Undeterred by these departures, Hatton responded by adding two in-demand sidemen from the Boise scene: Bernie Reilly and Thomas Paul. It should be added that founding drummer Louis McFarland, the smoothly purring motor of this metaphorical bus, has remained a steady presence throughout. As a foursome the crew recorded their eponymous third album, which was self-released in June.
Hatton has never felt fully at ease being the focal point of the group, preferring to work in a more collaborative project. In Gates’ absence he was rather reluctant to solely take on the creative leadership duties.
“I was always looking for a band that was a ‘band,’” says Sean. “I may be the one that pushes things forward to some extent. Bernie likes to tell me that in every democracy you still have to have somebody who makes the final decision and unfortunately I have to be that guy and I stress ‘unfortunately.’ I still prefer their input on everything we do to my own inclinations.”
Although he wrote all the material on “New Transit,” Hatton opted to give his bandmates more creative input on the album by relegating his presence to only singing and allowing McFarland, Reilly, and Paul full control of the production.
Handing over the arrangement duties to the band members perhaps explains why the textures are more varied on “New Transit” than on previous efforts. Occasionally the record takes a turn towards the quasi-experimental with vignettes like vocal harmony-heavy introductory track “Where Do We Go From Here” or the sparse piano and manipulated vocal duet “In Our Nature.” The ballad “I’ll Do My Part” becomes a warm, soul song with the addition of a horn section and Hammond organ. Elsewhere on the album, “In a Cold Dark Spiral” is driven by a bossa nova rhythm and electric piano that hearkens back to the yacht-rock sound of Michael McDonald-era Doobie Brothers or Christopher Cross.
That’s not to say there isn’t a fair amount of twang on the album. The highway rock anthem “So We Run” embraces a mellow alt-country feel that, dare it be said, sounds reminiscent of the Eagles. The album closer “She Moves Me A Little” is an up-tempo barroom waltz and arguably the most hardcore country the band has ever sounded.
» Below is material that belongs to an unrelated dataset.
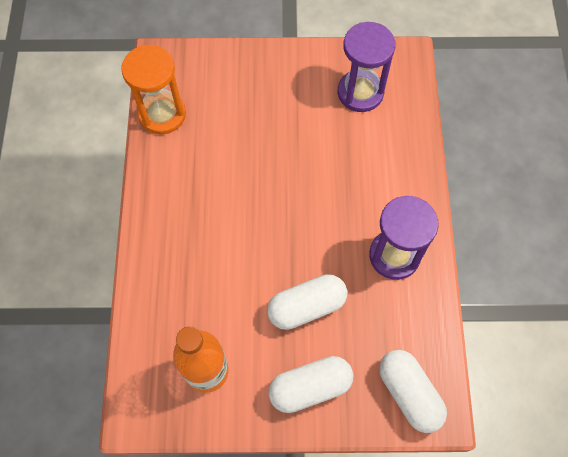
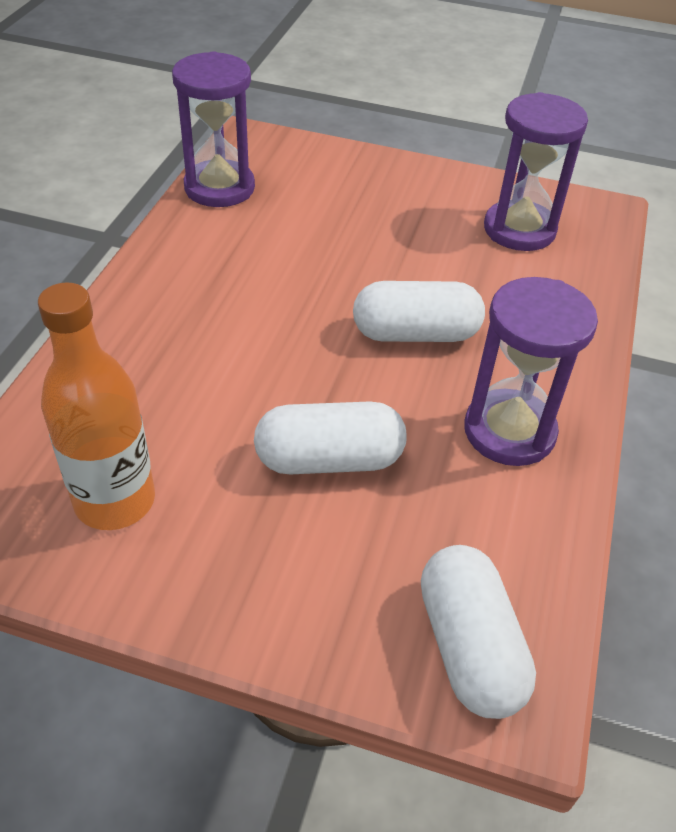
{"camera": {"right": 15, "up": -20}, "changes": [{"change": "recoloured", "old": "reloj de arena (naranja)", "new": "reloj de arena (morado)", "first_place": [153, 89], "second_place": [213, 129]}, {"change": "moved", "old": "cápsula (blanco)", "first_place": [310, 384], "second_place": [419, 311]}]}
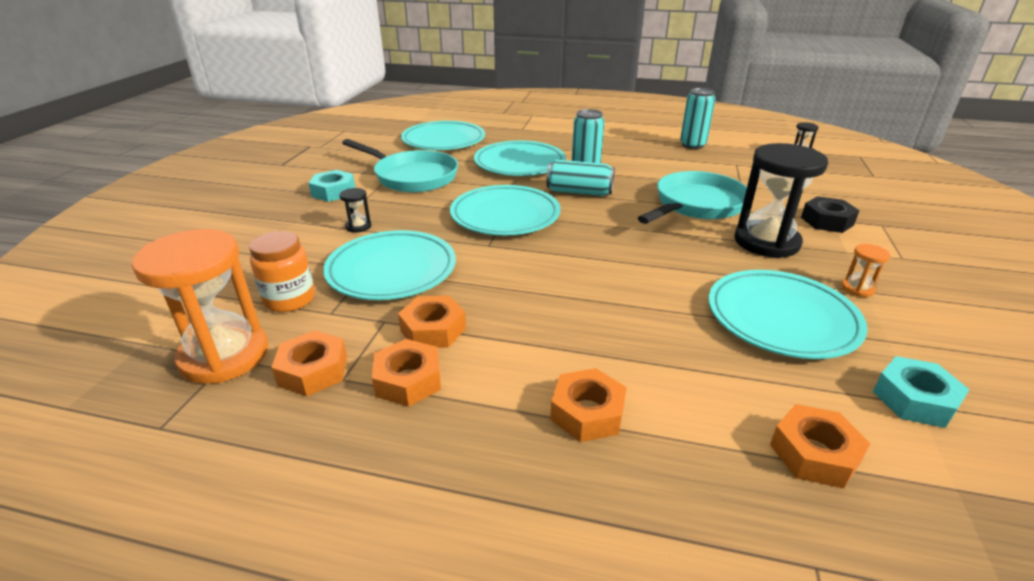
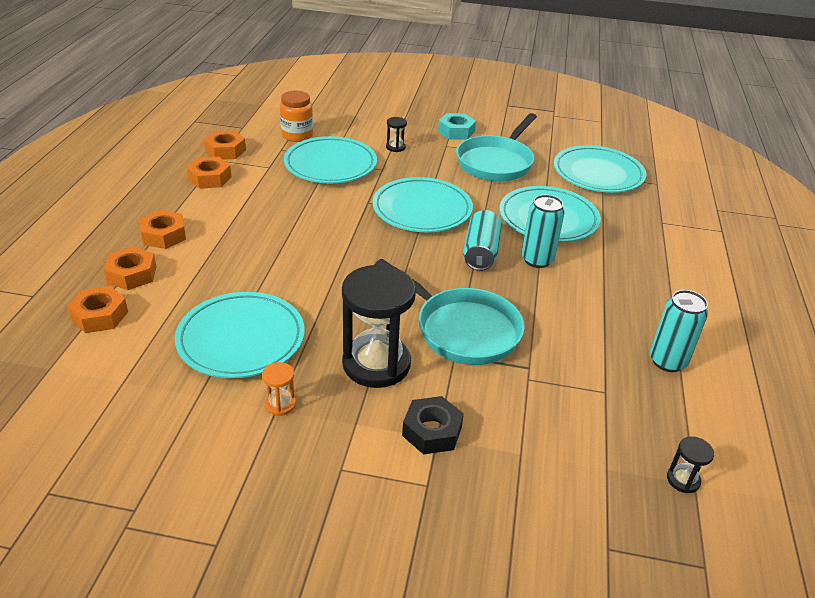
{"camera": {"right": 85, "up": 5}, "changes": [{"change": "removed", "old": "reloj de arena (naranja)", "first_place": [200, 306]}, {"change": "moved", "old": "tuerca (naranja)", "first_place": [432, 321], "second_place": [130, 268]}, {"change": "removed", "old": "tuerca (turquesa)", "first_place": [921, 392]}]}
Guitarist-singer-songwriter Thomas Paul reflects positively on the interpersonal vibe present in New Transit. “It’s a good batch of guys. It’s a good mix of personalities. You get us in the van and you have two motor mouths with two quieter, thoughtful people — who aren’t wilting flowers or anything. We just seem to have a good dynamic. It a good balance of that ‘let’s get things done’ energy versus that ‘let’s be patient’ energy.”
New Transit is carrying forward with the former as they’ve already prepared a new batch of songs for a fourth record. This time around, though, the songwriting duties are spread out amongst Hatton, Reilly, and Paul, the latter two being accomplished authors in their own right prior to joining. Paul expects that their set will be peppered with those new compositions so audience members will have a notion of where New Transit will be stopping next.
New Transit performs at Roy Raley Park, Pendleton, on Wednesday, August 16.